Scripted actions
The most common kind of action is a scripting action.
Generally-speaking, you can write whatever code you like as long as it will run successfully on server, and it is possible to test this locally. However, note the following restrictions and guidance:
- Write analyses in Python, R, or Stata. You can can use more than one language in a single project if necessary. You can find more information about the available libraries below.
- Do not write code that requires an internet connection to run. Any research objects (datasets, libraries, etc.) that are retrieved via the internet should be imported to the repo locally first. If this is not possible (for instance if the object size is too large to be transferred via GitHub) then get in touch.
- Avoid code that consumes a lot of time or memory. The server is not an infinite resource. We can advise on code optimisation if run-times become problematic. A good strategy is to split your processing into separate project pipeline actions; the job runner can then choose to run them in parallel if sufficient resources are available.
- Write code that runs across different platforms.
Since code will be run both locally and within a Linux-based Docker environment. In practice, this just means ensuring you use forward-slashes
/
for directories. - Structure your code into discrete chunks, both within scripts, and by splitting into different pipeline actions.
This helps with:
- readability
- bug-finding
- parallelisation via the project pipeline
Execution environments🔗
OpenSAFELY currently supports Stata, Python, and R for statistical analysis.
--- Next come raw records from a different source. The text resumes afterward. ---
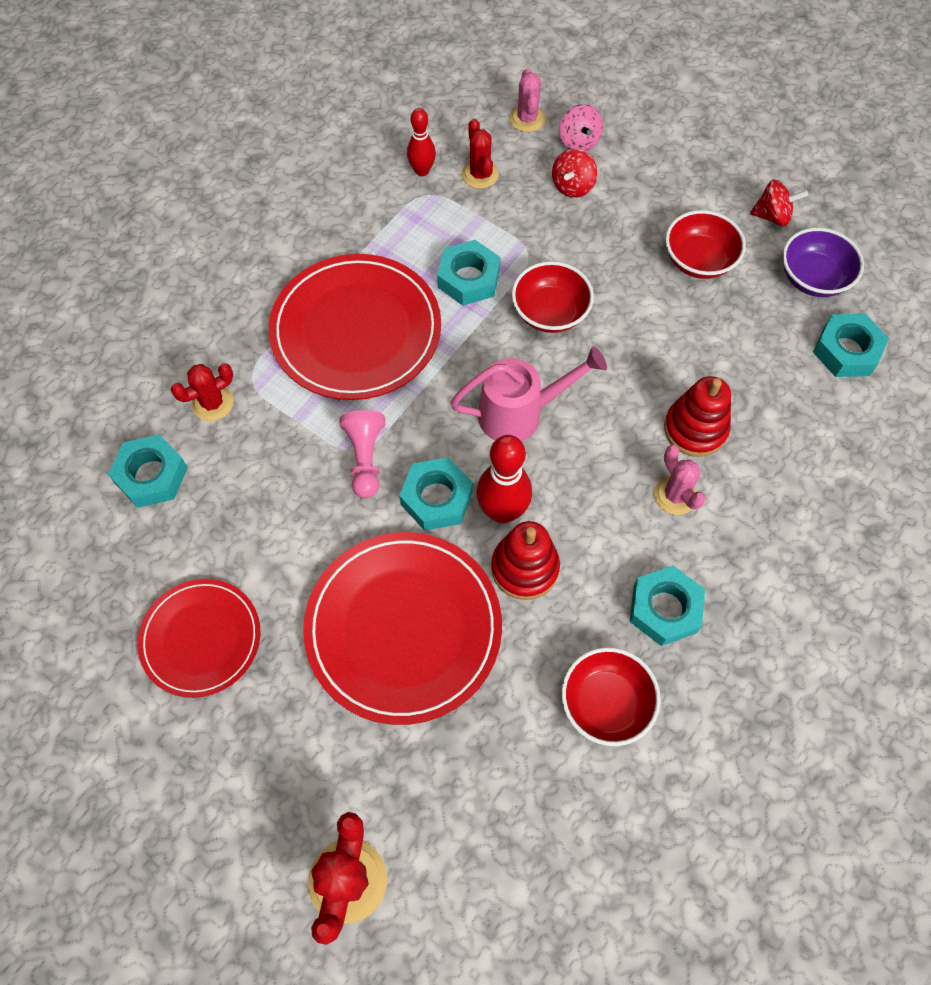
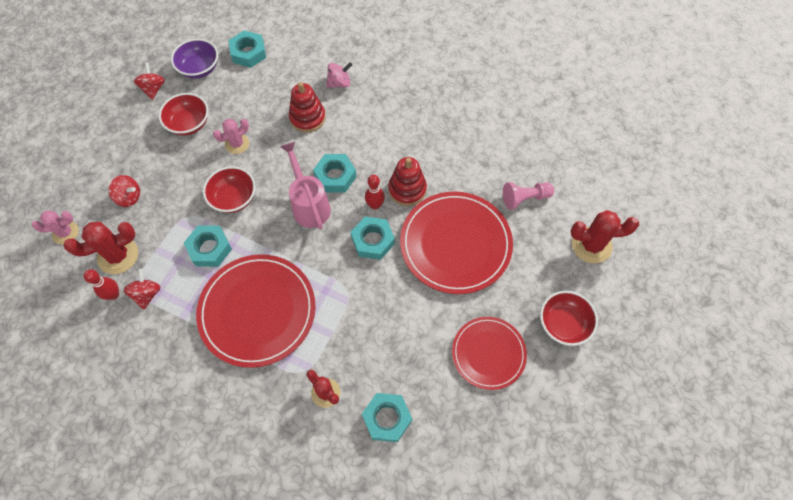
camera: 100 degrees left, 0 degrees up
(365, 458) = (353, 285): pink pawn -> pink pawn (525, 198)
(414, 206) = (147, 294): none -> red spinning top
(480, 174) = (118, 256): red cactus -> red cactus, size x1.53
(502, 511) = (375, 205): red bowling pin -> red bowling pin, size x0.63
(579, 142) = (89, 198): pink spinning top -> pink spinning top (339, 83)
(606, 703) = (472, 144): red bowl -> red bowl (563, 324)
(665, 609) = (416, 124): turquoise nut -> turquoise nut (335, 176)
(675, 495) = (350, 124): pink cactus -> pink cactus (237, 144)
For security reasons, available libraries are restricted to those provided by the framework, though you can request additions.
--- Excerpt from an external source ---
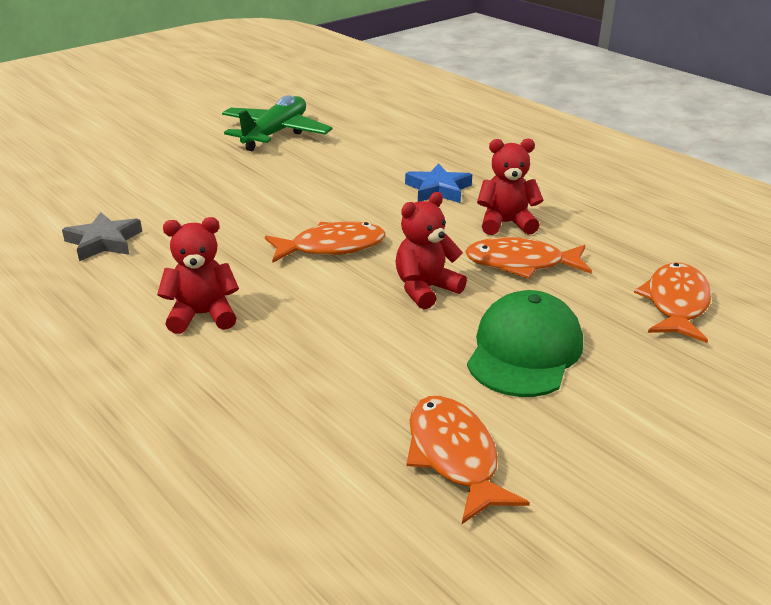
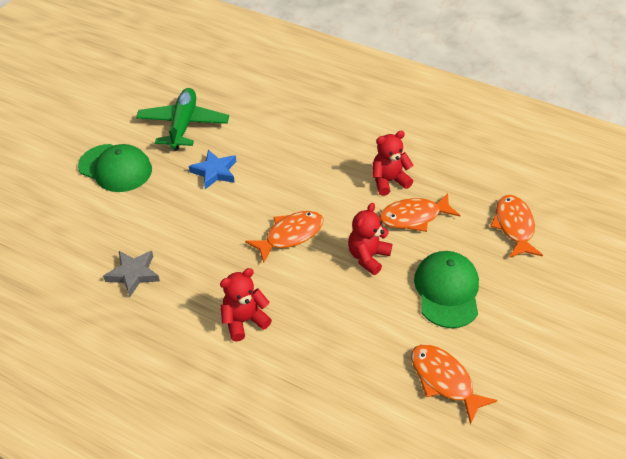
camera: 20 degrees left, 15 degrees up
(167, 153) = (115, 168): none -> green cap
(438, 189) = (330, 158): blue star -> blue star (214, 172)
The framework executes your scripts using Docker images which have been preloaded with a fixed set of libraries. These Docker images have yet to be optimised; if you have skills in creating Dockerfiles and would like to help, get in touch!
Stata🔗
We currently package version 16.1, with datacheck
, safetab
, and safecount
libraries installed; when installed, new libraries will appear in the stata-docker GitHub repository.
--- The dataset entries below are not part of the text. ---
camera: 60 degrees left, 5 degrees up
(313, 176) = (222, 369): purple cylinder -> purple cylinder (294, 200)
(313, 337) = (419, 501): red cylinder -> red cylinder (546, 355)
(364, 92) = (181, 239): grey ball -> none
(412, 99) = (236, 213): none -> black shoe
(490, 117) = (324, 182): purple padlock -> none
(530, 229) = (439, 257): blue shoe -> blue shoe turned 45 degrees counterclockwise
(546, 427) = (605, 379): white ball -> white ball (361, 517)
As Stata is a commercial product, a license key is needed to use it. If you are a member of the opensafely GitHub organisation, then the tooling will automatically use the OpenSAFELY stata license. If not, get in touch if you need to apply your own license and we can help.
Python🔗
The Docker image provided is Python 3.8, with this list of packages installed.
R🔗
The R image provided is R 4.0, with this list of libraries installed.